UN needs to adapt in face of US funding cuts: humanitarian chief

In the face of a funding freeze by the United States, the system’s biggest donor, the UN humanitarian chief stated on Thursday that United Nations aid organizations must change and become more effective.

US President Donald Trump’s unexpected decision to stop almost all foreign aid financing has left UN relief organizations in shock.

The United States had been the world’s biggest donor to the United Nations and the world’s biggest supplier of aid.

“The postwar international system faces the greatest test since its creation.

The humanitarian community confronts a massive funding, morale, and legitimacy crisis”, Tom Fletcher, the head of the UN’s main humanitarian agency OCHA said in a statement Thursday.

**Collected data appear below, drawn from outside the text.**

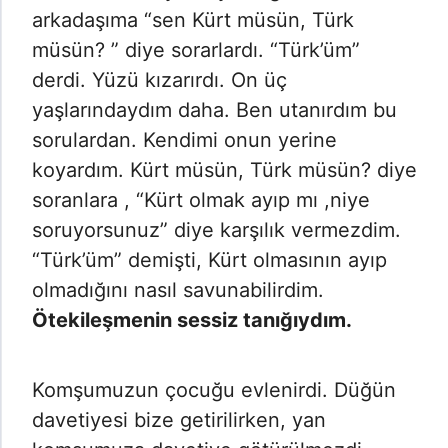
arkadaşıma “sen Kürt müsün, Türk
müsün? ” diye sorarlardı. “Türk’üm”
derdi. Yüzü kızarırdı. On üç
yaşlarındaydım daha. Ben utanırdım bu
sorulardan. Kendimi onun yerine
koyardım. Kürt müsün, Türk müsün? diye
soranlara , “Kürt olmak ayıp mı ,niye
soruyorsunuz” diye karşılık vermezdim.
“Türk’üm” demişti, Kürt olmasının ayıp
olmadığını nasıl savunabilirdim.
Ötekileşmenin sessiz tanığıydım.
Komşumuzun çocuğu evlenirdi. Düğün
davetiyesi bize getirilirken, yan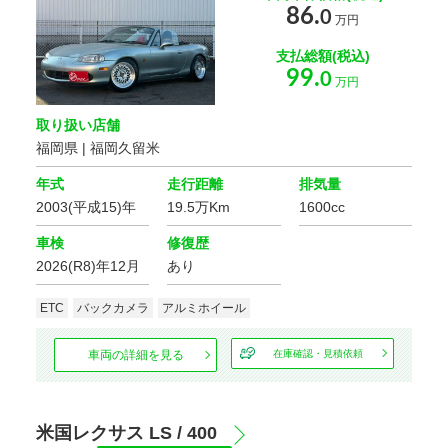
アイドリング
エコカー減税
86.
0
ストップ
対象車
万円
支払総額(税込)
電動リアゲート
リフトアップ
99.
0
万円
ドレスアップ
取り扱い店舗
福岡県 | 福岡久留米
フルエアロ
ローダウン
年式
走行距離
排気量
2003(平成15)年
19.5万Km
1600cc
アルミホイール
車検
修復歴
2026(R8)年12月
あり
シート関連
フルフラット
ETC
バックカメラ
アルミホイール
3列シート
シート
車両の詳細を見る
在庫確認・見積依頼
ウォークスルー
シートヒーター
本革シート
ベンチシート
米国レクサス LS / 400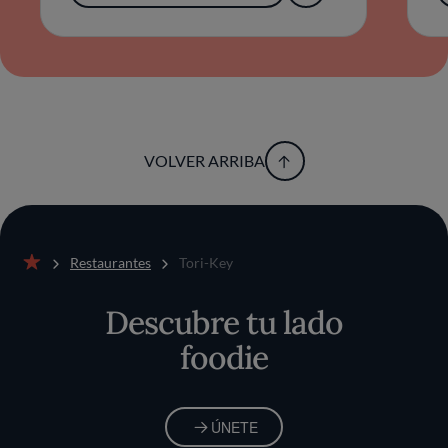
VOLVER ARRIBA
Restaurantes
Tori-Key
Inicio
Descubre tu lado
foodie
ÚNETE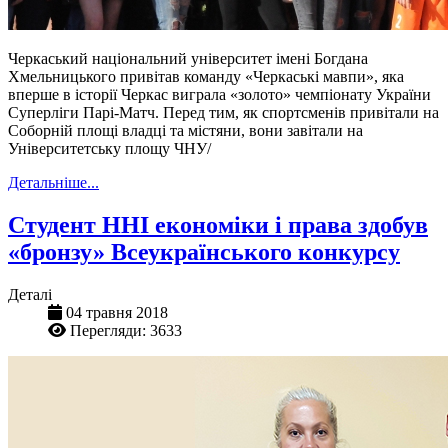
Черкаський національний університет імені Богдана
Хмельницького привітав команду «Черкаські мавпи», яка
вперше в історії Черкас виграла «золото» чемпіонату України
Суперліги Парі-Матч. Перед тим, як спортсменів привітали на
Соборній площі владці та містяни, вони завітали на
Університетську площу ЧНУ/
Детальніше...
Студент ННІ економіки і права здобув
«бронзу» Всеукраїнського конкурсу
Деталі
04 травня 2018
Перегляди: 3633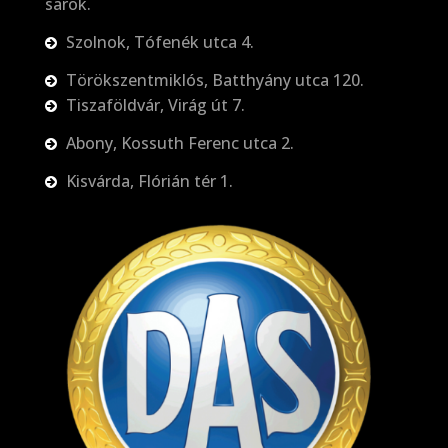
sarok.
Szolnok, Tófenék utca 4.
Törökszentmiklós, Batthyány utca 120.
Tiszaföldvár, Virág út 7.
Abony, Kossuth Ferenc utca 2.
Kisvárda, Flórián tér 1.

The statement came after the UN’s main agencies held an emergency meeting on Wednesday in Geneva on how to deal with the funding crisis.

Saying the cuts will have a “devastating” impact on the agencies’ work, Fletcher said the system had to adapt.

“We need to be lighter, faster, and less bureaucratic,” he said.

The agencies needed to find new funding partners, including in the private sector, he said.

“This is not a drill. We are underfunded, overstretched and under attack. But we have not lost the argument. Our cause is mighty, and our movement is strong,” he said.